When Fife asked Grand Chief Stewart Phillip, president of the Union of B.C. Chiefs, about Enbridge "opening a meaningful dialogue with B.C. First Nations," Phillip said that "nothing could be further from the truth. In many ways, the Enbridge file is a case study in how not to engage First Nations people."

"Mr. Prentice was [only] here for a short while," Phillip added, "and in spite of donning the buckskin vest, so to speak, the opposition to Enbridge's Northern Gateway pipeline proposal is deeply entrenched."

Watch:

 

 

5. The time Joe Oliver flipped out and accused everyone of being a 'foreign radical'

In January 2012, Joe Oliver, Natural Resources Minister at the time, wrote an open letter to Canadians.
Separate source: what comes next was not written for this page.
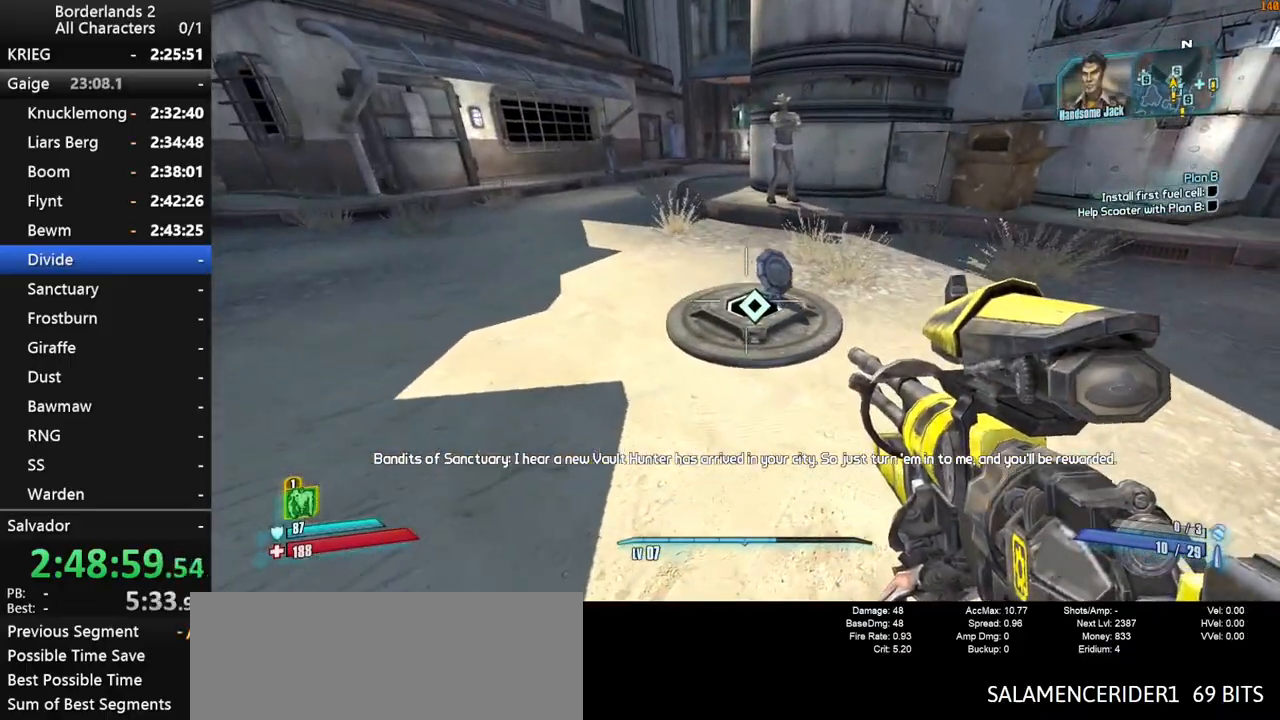
{"keys": ["s", "shift"], "mouse": ["wheel_down"], "mouse_move": "still", "events": [[383, "s", "down"], [467, "shift", "down"]]}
In it, he explained people with a "radical ideological agenda" using "funding from foreign special interest groups" were threatening to "undermine Canada's national economic interest" and "highjack our regulatory system" by... showing up to express their concerns at the Northern Gateway environmental review committee?

Borrowing a page straight out of Joe McCarthy's 1950s Cold War playbook, it seemed everyone who had concerns about Northern Gateway was now a Communist foreign radical opposed to a concerned Canadian.